• The task: I need the number of lines in the listing below that contain "middle", and only that number.

━━━━━ Records supplied ━━━━━

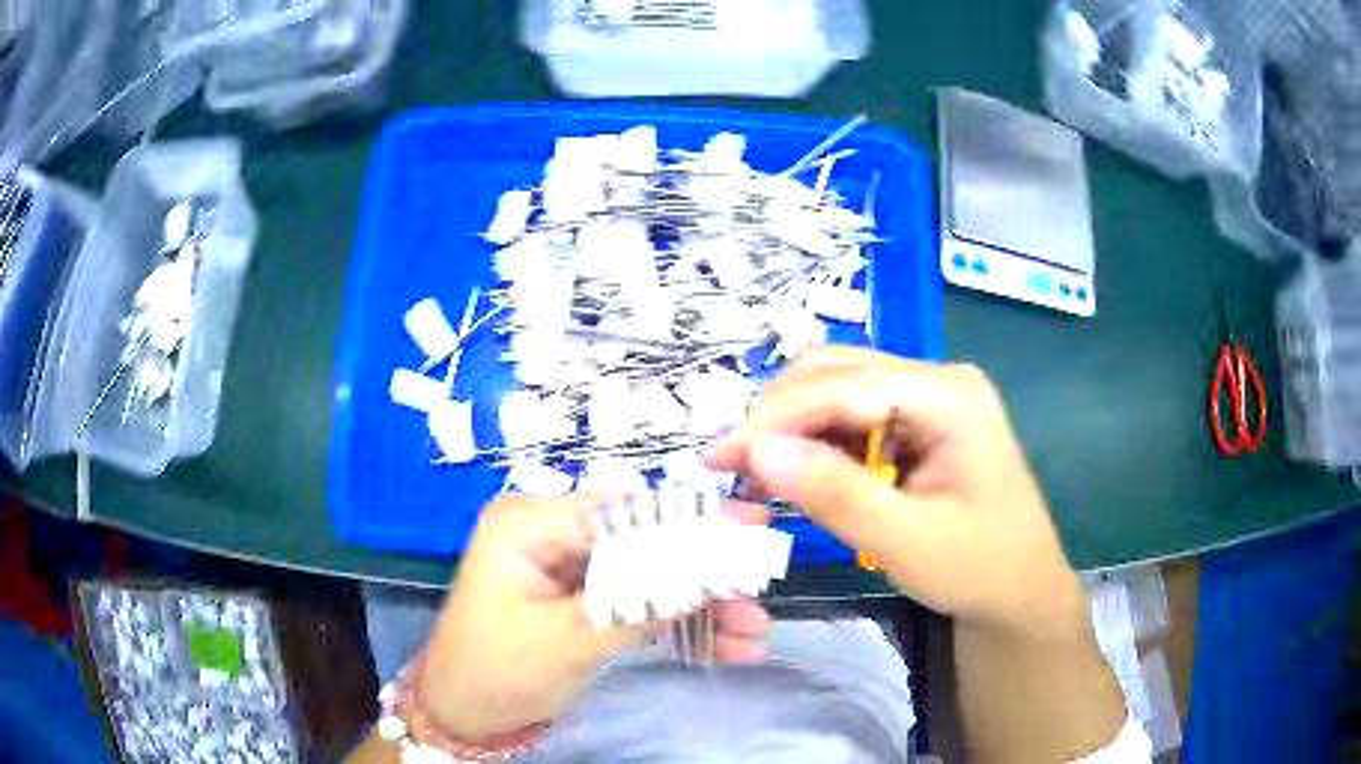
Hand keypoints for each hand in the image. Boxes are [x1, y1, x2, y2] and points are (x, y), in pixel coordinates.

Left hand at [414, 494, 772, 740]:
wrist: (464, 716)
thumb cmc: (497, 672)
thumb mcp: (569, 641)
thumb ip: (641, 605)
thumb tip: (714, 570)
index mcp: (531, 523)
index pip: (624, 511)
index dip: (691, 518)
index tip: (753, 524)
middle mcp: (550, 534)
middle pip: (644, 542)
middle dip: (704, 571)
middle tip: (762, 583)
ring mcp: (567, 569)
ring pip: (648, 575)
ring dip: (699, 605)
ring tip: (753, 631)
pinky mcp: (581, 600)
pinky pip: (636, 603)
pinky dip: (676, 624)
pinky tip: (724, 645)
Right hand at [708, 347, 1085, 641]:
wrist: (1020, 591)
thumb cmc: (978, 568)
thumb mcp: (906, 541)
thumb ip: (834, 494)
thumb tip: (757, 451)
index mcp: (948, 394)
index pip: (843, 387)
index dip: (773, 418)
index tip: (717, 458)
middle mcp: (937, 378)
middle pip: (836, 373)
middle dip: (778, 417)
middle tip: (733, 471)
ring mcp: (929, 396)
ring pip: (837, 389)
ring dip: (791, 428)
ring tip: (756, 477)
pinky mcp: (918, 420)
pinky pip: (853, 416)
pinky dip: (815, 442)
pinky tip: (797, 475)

━━━━━
━━━━━ Records supplied ━━━━━

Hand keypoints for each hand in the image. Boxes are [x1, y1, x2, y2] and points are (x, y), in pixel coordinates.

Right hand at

━━━━━

• Result for this task: 8